Six days after Dirty Frag was patched, researcher William Bowling and the V12 Security team disclosed Fragnesia - a separate Linux kernel bug in the same ESP-in-TCP networking code that lets any unprivileged local user become root in one command. The public proof-of-concept overwrites /usr/bin/su in memory using a logic flaw that loses track of shared socket-buffer fragments, then re-runs su to drop into a root shell. The on-disk binary is left untouched, which makes the change harder to spot. Tracked as CVE-2026-46300 (CVSS 7.8), it follows Copy Fail (April 29) and Dirty Frag (May 7) in the same family.

Check
List Linux hosts where untrusted users can get a shell (multi-tenant servers, container build farms, CI runners) and verify whether the esp4/esp6/rxrpc module blacklist from Dirty Frag is still in place.
Affected
All Linux kernels released before May 13, 2026, including AlmaLinux 8/9/10, CloudLinux 7h/8/9/10, RHEL, Ubuntu, Debian, and openSUSE. Requires unprivileged user namespace creation enabled.
Fix
Install the patched kernel from your distribution as it lands (AlmaLinux and CloudLinux first), or use KernelCare for rebootless livepatches. Interim mitigation: blacklist esp4, esp6, and rxrpc modules, then drop the page cache.

9-year-old Linux kernel bug 'Copy Fail' lets any user with shell access become root in seconds - works on every major distribution since 2017 (CVE-2026-31431)

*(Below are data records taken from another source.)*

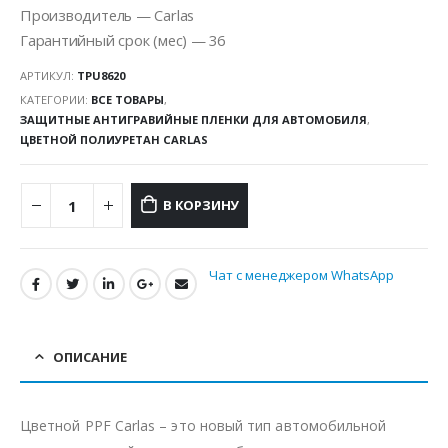
Производитель — Carlas
Гарантийный срок (мес) — 36
АРТИКУЛ:
TPU8620
КАТЕГОРИИ:
ВСЕ ТОВАРЫ
,
ЗАЩИТНЫЕ АНТИГРАВИЙНЫЕ ПЛЕНКИ ДЛЯ АВТОМОБИЛЯ
,
ЦВЕТНОЙ ПОЛИУРЕТАН CARLAS
В КОРЗИНУ
Чат с менеджером WhatsApp
ОПИСАНИЕ
Цветной PPF Carlas – это новый тип автомобильной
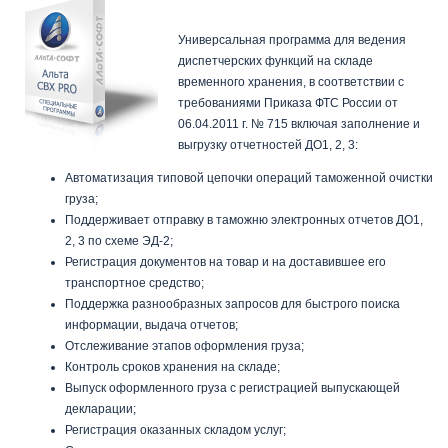
«Альта СВХ PRO»
Универсальная программа для ведения
диспетчерских функций на складе
временного хранения, в соответствии с
требованиями Приказа ФТС России от
06.04.2011 г. № 715 включая заполнение и
выгрузку отчетностей ДО1, 2, 3:
Автоматизация типовой цепочки операций таможенной очистки
груза;
Поддерживает отправку в таможню электронных отчетов ДО1,
2, 3 по схеме ЭД-2;
Регистрация документов на товар и на доставившее его
транспортное средство;
Поддержка разнообразных запросов для быстрого поиска
информации, выдача отчетов;
Отслеживание этапов оформления груза;
Контроль сроков хранения на складе;
Выпуск оформленного груза с регистрацией выпускающей
декларации;
Регистрация оказанных складом услуг;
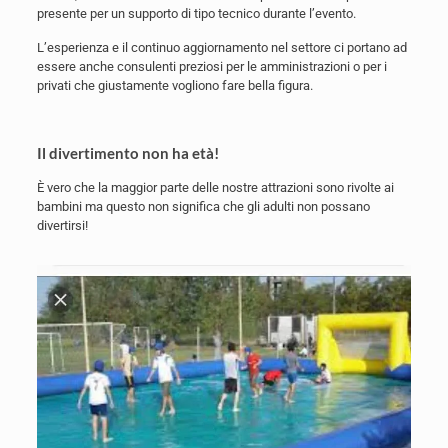
presente per un supporto di tipo tecnico durante l’evento.
L’esperienza e il continuo aggiornamento nel settore ci portano ad
essere anche consulenti preziosi per le amministrazioni o per i
privati che giustamente vogliono fare bella figura.
Il divertimento non ha età!
È vero che la maggior parte delle nostre attrazioni sono rivolte ai
bambini ma questo non significa che gli adulti non possano
divertirsi!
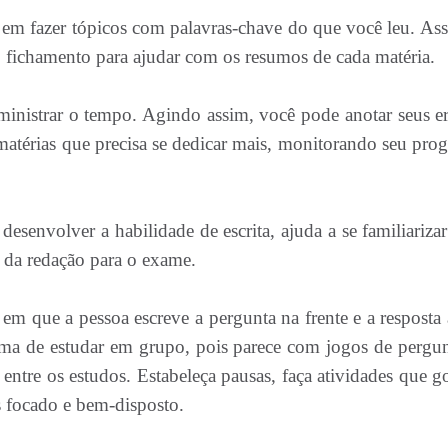
 em fazer tópicos com palavras-chave do que você leu. Ass
o fichamento para ajudar com os resumos de cada matéria.
ministrar o tempo. Agindo assim, você pode anotar seus er
matérias que precisa se dedicar mais, monitorando seu prog
esenvolver a habilidade de escrita, ajuda a se familiariza
a da redação para o exame.
em que a pessoa escreve a pergunta na frente e a resposta a
ma de estudar em grupo, pois parece com jogos de pergun
entre os estudos. Estabeleça pausas, faça atividades que go
s focado e bem-disposto.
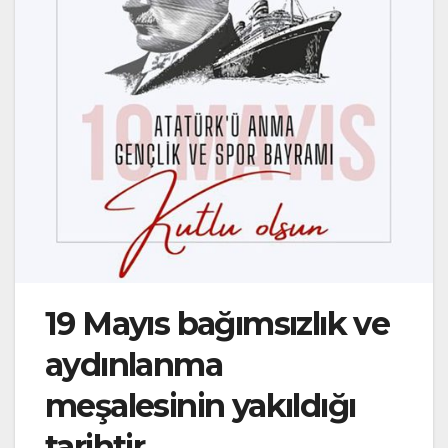
19 Mayıs bağımsızlık ve
aydınlanma
meşalesinin yakıldığı
tarihtir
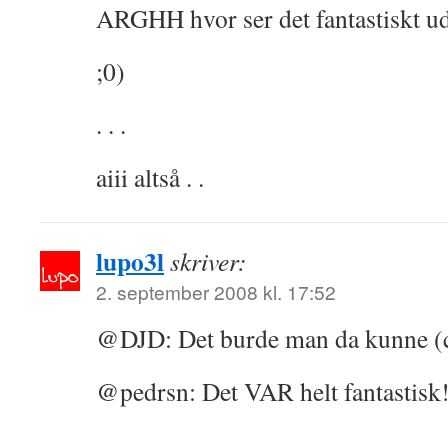
ARGHH hvor ser det fantastiskt ud
;0)
. . .
aiii altså . .
lupo3l
skriver:
2. september 2008 kl. 17:52
@DJD: Det burde man da kunne (ci
@pedrsn: Det VAR helt fantastisk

Researchers at Theori and Xint disclosed Copy Fail yesterday, a Linux kernel bug introduced in 2017 that lets any unprivileged user with shell access become root in seconds. The exploit is a 732-byte Python script that works without version-specific tweaks on every major Linux distribution since 2017 - Ubuntu, Amazon Linux, RHEL, SUSE. Unlike previous kernel bugs (Dirty Cow, Dirty Pipe), Copy Fail has no race condition and no per-kernel offsets. It also leaves no trace on disk because it only modifies the in-memory page cache. The bug was found using AI-assisted reverse engineering and has been hiding in the open for nearly nine years.

Check
Update the kernel on every Linux server, container host, and CI runner you operate today, especially anything that runs untrusted code or hosts multiple tenants.
Affected
Every Linux distribution since 2017 with kernel 4.14 or later. CVE-2026-31431, CVSS 7.8. Acute risk: shared-kernel multi-tenant environments (Kubernetes nodes, Docker hosts), CI/CD runners that execute untrusted PR code (GitHub Actions self-hosted, GitLab runners, Jenkins agents), notebook hosts, and anything using Linux containers as a security boundary. Firecracker microVMs and gVisor are not affected.
Fix
Apply the kernel update from your distribution that includes commit a664bf3d603d. Until patched, blacklist the algif_aead module: 'echo "install algif_aead /bin/false" > /etc/modprobe.d/disable-algif.conf' then 'rmmod algif_aead'. The disable does not break dm-crypt, kTLS, IPsec, or SSH. For multi-tenant Kubernetes clusters, treat container boundaries as broken until patched.